Fig. 5.

Membrane trafficking of hASIC1a in dendritic spines of live neurons. A Diagram of ex-tagged hASIC1a-²⁹⁸pHluorin²⁹⁹; pHluorin is inserted between Asp²⁹⁸ and Leu²⁹⁹ of the hASIC1a extracellular loop. B Representative images of the expression and distribution of hASIC1a-pHluorin in Asic1a^−/− neurons. hASIC1a-pHluorin and mCherry were co-transfected into ASIC1a-null neurons and images were captured under live condition at DIV 18. Scale bars: left panel, 50 μm; right panel, 20 μm. C Representative images showing the pH sensitivity of hASIC1a-²⁹⁸pHluorin²⁹⁹ fluorescence.
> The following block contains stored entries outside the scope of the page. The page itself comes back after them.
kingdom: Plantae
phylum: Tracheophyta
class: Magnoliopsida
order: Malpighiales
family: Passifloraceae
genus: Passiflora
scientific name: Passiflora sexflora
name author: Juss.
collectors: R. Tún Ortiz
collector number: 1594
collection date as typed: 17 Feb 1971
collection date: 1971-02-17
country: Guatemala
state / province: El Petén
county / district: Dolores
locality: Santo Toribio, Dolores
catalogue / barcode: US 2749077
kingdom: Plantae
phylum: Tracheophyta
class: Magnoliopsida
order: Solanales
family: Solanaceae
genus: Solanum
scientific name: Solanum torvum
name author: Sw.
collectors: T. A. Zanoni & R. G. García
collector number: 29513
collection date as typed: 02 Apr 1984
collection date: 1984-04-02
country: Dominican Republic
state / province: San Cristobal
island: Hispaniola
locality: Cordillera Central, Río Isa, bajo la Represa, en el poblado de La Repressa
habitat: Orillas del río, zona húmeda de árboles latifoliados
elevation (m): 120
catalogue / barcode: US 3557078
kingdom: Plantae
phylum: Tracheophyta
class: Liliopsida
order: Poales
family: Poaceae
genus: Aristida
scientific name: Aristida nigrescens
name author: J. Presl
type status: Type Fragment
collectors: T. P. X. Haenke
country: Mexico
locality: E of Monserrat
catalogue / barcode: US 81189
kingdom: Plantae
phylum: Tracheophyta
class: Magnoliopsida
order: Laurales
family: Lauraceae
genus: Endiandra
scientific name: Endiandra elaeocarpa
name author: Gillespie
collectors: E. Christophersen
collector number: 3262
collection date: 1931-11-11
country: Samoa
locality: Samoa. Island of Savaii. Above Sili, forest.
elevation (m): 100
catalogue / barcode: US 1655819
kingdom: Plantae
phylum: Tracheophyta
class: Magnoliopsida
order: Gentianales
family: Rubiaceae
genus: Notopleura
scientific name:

Asic1a^−/− neurons transfected with hASIC1a-²⁹⁸pHluorin²⁹⁹ were perfused back and forth with solutions of pH 7.4 and 6.0 as indicated. Scale bar: 20 μm. D hASIC1a-²⁹⁸pHluorin²⁹⁹ fluorescence intensity in extracellular solutions (ECS) of pH 8.0, 7.4, 7.0, 6.5, 6.0, 5.5, and 5.0 as indicated. E pH dose-response curve of hASIC1a-²⁹⁸pHluorin²⁹⁹ fluorescence. Data points represent the mean ± SEM of n = 9 neurons and are fitted with the Hill equation to yield an IC₅₀ of pH 5.08. F, G Membrane trafficking of pHluorin-GluA2 and hASIC1a-²⁹⁸pHluorin²⁹⁹ in excitatory synapses. F Representative time-lapse images of FRAP in dendritic spines of WT rat neurons transfected with mCherry plus pHluorin-GluA2 or hASIC1a-²⁹⁸pHluorin²⁹⁹. After 5 min of baseline recording, the spine head is bleached with the 488 nm laser for 1 min, followed by another 30 min of recording. Scale bars: 0.5 μm. G Quantification of pHluorin fluorescence recovery. At 30 min, the fluorescence returns to 44.87 ± 2.53% (n = 54 spines) of baseline for hASIC1a-²⁹⁸pHluorin²⁹⁹ and 23.85 ± 1.40% (n = 49 spines) for pHluorin-GluA2. Data points represent the mean ± SEM, and those after bleaching are fitted with an exponential function which yields the solid lines and τ_{pHluorin-GluA2} = 10.38 min and τ_{hASIC1a-pHluorin} = 7.30 min. ****P < 0.0001, two-way ANOVA multiple comparisons.